TOKYO – Toyota is looking into possible power steering problems with the hot-selling Corolla subcompact while its president said Wednesday he won't be attending the U.S. Congressional hearing on the automaker's safety lapses.
"I trust that our officials in the U.S. will amply answer the questions," Toyota Motor Corp. President Akio Toyoda told reporters. "We are sending the best people to the hearing, and I hope to back up the efforts from headquarters."
He said Yoshi Inaba, who heads Toyota Motor Corp.'s U.S. unit, was more familiar with the U.S. situation and was the best man to deal with the hearing. Toyoda said he was still making plans to go to the U.S., but dates weren't set.
But in an alarming disclosure of a possible widening of Toyota's recall crisis, the Toyota executive in charge of quality controls, Shinichi Sasaki, said Toyota was taking seriously the complaints about problems in power-steering in the Corolla, the world's best-selling car.
He said the company is investigating what might be wrong. There have been fewer than 100 complaints, he said.

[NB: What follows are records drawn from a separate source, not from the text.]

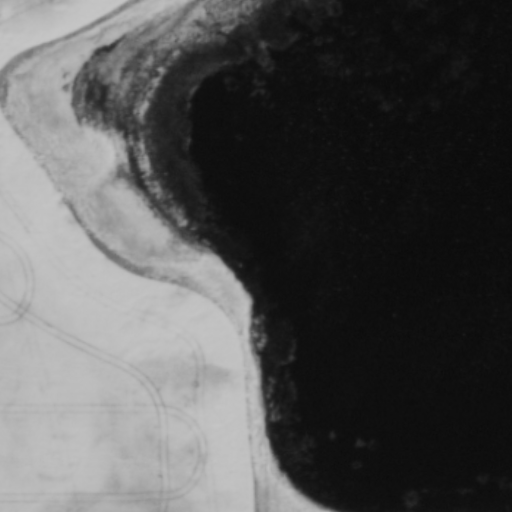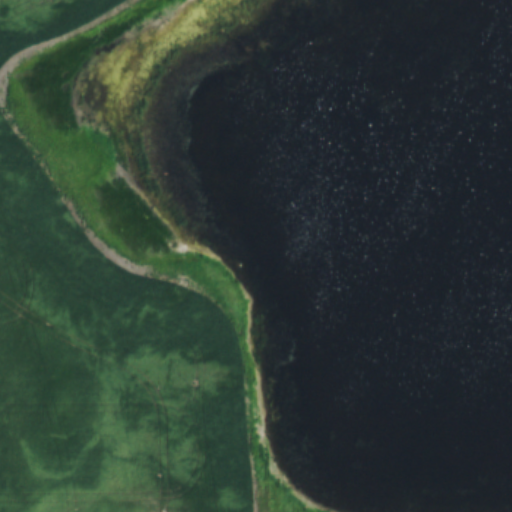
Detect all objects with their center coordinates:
road: (137, 246)
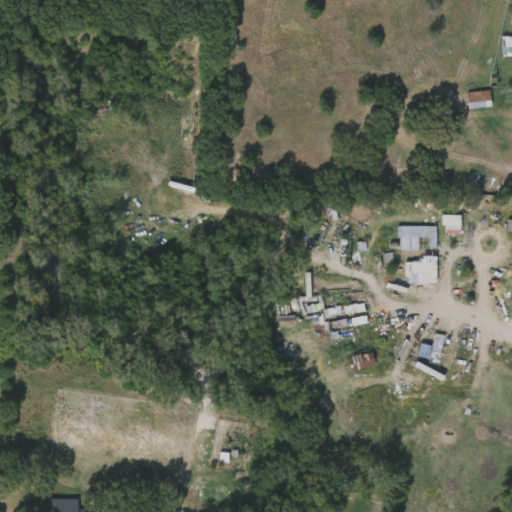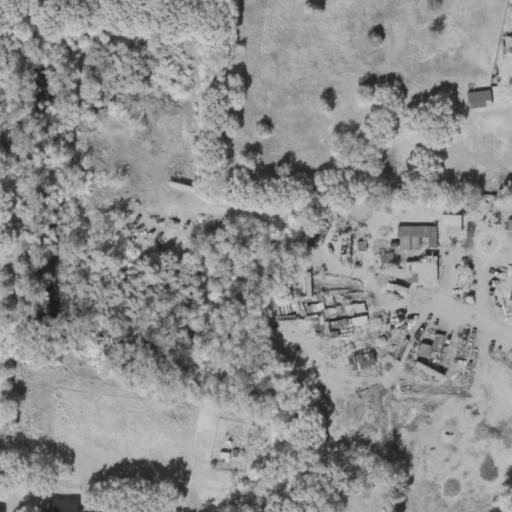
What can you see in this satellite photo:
building: (506, 45)
building: (500, 51)
building: (475, 99)
building: (465, 105)
building: (414, 237)
building: (402, 242)
building: (408, 276)
road: (440, 302)
building: (339, 310)
building: (331, 315)
building: (418, 352)
building: (348, 366)
building: (140, 505)
building: (62, 506)
building: (43, 507)
building: (1, 511)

Toyota has recalled 8.5 million vehicles globally during the past four months because of problems with sticking gas pedals, floor mats trapping accelerators and faulty brake programming.

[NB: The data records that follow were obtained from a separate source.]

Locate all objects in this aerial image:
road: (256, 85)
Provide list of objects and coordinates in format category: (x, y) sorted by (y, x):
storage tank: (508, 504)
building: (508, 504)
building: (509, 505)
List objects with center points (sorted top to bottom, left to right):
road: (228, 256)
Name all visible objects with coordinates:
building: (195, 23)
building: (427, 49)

The U.S. House Oversight and Government Reform Committee is holding a hearing on Feb. 24 on Toyota's gas pedal problems. The House Energy and Commerce Committee has scheduled one the next day.
Inaba, Toyota Motor North America chief executive, Transportation Secretary Ray LaHood and NHTSA Administrator David Strickland are expected to testify at both meetings.
The Senate Commerce, Science and Transportation Committee has scheduled a March 2 hearing.
Sasaki said drivers may perceive a strange feeling as though they were losing control over the steering, but it was unclear whether the problem was with the shifts in braking systems or a problem with the tires.
Speaking at Toyota's Tokyo office, he said the company was considering a recall, and was ready to come up with any needed fixes as soon as possible. The number of possibly affected vehicles is unclear, he said.
Toyoda reiterated his promise to put customers first in beefing up quality controls at the world's No. 1 automaker.
He promised a brake-override system in all future models worldwide that will add a safety measure against acceleration problems that are behind the recent massive recalls.
The system is a mechanism that overrides the accelerator if the gas and brake pedals are pressed at the same time.
"We are not covering up anything, and we are not running away from anything," Toyoda said.